5 Questions to Ask When Determining Pricing Strategy for Subscription Business

5 Questions to Ask When Determining Pricing Strategy for Subscription Business

Determining how to price subscriptions for you product or service can often feel like more of an art than a science. You need to charge enough to cover your overhead and also make profit, but there’s a fine line between too low and too high. Charging too low may leave the prospects with an impression that your product/service is lacking value. Charging too high will scare them away.

Here are a five questions you need to answer before you create your pricing strategy for your subscription business:

1. Do you have a clear picture of what it costs to create and deliver your product/service?

Production cost is crucial. You can’t determine the price for your product/service if don’t have a crystal clear view of what it costs you to create and deliver it in the first place.

2. Do you understand what your competitors are charging?

Competition analysis give you understanding of prevailing market. Look at competitors at different levels – not just those who compete directly. There could be other companies with similar product/service who cater to a different size client than you do. Make sure you understand their pricing structure as well. To take it a step further, do research to find out how your competitors prospects and customers feel about their pricing. Forums and discuss groups can be a great resource for this type of information.

3. Do you offer your customers something your competitors can not?

If you have a differentiating offering or an USP (Unique Selling Point), be sure to take that into consideration while determining the pricing. This gives you an advantage to set higher price of your product / service, but you will also have to justify that to your prospects.

4. Is there an opportunity to offer different pricing levels or to offer bundle pricing?

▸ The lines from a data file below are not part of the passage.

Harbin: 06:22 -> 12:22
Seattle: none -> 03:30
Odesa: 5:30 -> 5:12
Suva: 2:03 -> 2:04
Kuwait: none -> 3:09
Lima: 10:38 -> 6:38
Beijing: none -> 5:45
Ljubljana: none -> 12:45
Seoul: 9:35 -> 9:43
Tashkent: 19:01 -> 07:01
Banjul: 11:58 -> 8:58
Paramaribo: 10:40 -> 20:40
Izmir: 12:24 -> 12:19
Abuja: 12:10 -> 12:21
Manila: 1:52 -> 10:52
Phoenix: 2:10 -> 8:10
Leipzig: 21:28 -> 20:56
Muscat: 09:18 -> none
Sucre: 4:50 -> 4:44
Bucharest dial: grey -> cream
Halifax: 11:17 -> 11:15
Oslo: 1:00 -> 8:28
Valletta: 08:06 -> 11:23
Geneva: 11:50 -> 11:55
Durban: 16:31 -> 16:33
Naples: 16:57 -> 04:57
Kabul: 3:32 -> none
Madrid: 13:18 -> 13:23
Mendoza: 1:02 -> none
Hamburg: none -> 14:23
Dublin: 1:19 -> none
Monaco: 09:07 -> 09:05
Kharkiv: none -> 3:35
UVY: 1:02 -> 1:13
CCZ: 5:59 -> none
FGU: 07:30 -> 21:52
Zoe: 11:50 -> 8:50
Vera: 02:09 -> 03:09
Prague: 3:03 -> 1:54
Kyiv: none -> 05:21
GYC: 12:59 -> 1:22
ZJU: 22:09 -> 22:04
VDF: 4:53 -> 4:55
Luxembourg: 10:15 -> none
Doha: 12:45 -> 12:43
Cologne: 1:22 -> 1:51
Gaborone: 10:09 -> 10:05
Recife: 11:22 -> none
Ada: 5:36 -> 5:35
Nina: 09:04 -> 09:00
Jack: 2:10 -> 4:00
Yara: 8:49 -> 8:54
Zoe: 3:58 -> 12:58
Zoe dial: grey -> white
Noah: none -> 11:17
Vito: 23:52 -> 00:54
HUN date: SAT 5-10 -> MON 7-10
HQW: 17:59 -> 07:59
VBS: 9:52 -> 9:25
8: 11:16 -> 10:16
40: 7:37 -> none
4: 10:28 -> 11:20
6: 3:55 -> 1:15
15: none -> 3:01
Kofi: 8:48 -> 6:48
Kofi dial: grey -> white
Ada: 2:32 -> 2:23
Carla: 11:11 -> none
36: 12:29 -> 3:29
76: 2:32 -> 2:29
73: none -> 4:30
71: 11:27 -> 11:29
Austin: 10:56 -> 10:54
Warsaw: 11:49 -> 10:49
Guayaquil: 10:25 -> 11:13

Prospects like to have options and pricing flexibility gives them that. Plus it provides your sales team with negotiation tool when it comes time to make a deal. Consider "pay as you grow" pricing over "fixed price" models. For example, tiered pricing, volume based discounts, or metered billing. Bundled pricing can be as simple as breaking up your product or service into components and charging separately for each module – with discounts typically kicking in as your customers buy multiple modules. When you combine component pricing with tiered/metered pricing, now you're really broadening your customer base. "Telefonica”[1] has calculated that if you bundle and target offers effectively, you can increase your revenues by 25 times not 25 percent, 25 times!

5. What kind of customer base do you want to target?

Targeting a smaller market that values your product more will allow you to charge a higher price. This often means specialised industry solutions. Targeting a mass market with a lower priced product will allow you to sell more.

Determining the price for your product/service is an important first step in your go-to-market strategy. Its not just a question of ensuring sales, but is also a direct reflection of your brand. Get it right and you are sure to thrive. Get it wrong and you may never be able to overcome it.